_Task to carry out_. Locate every line in the items below that contains the string "behind", and copy each of those lines in full. Case counts when matching.

_Entries provided_.

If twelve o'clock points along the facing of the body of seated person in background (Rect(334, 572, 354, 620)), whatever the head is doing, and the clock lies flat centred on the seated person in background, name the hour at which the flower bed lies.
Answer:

...

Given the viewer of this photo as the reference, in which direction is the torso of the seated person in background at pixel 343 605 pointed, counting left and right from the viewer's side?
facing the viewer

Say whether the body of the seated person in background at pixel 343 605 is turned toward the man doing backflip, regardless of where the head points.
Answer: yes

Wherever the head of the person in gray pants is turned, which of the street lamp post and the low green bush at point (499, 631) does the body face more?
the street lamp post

* * *

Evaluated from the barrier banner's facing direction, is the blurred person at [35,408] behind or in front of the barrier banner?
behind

_Task answer_.
Evaluated from the barrier banner's facing direction, is the blurred person at [35,408] behind or in front of the barrier banner?
behind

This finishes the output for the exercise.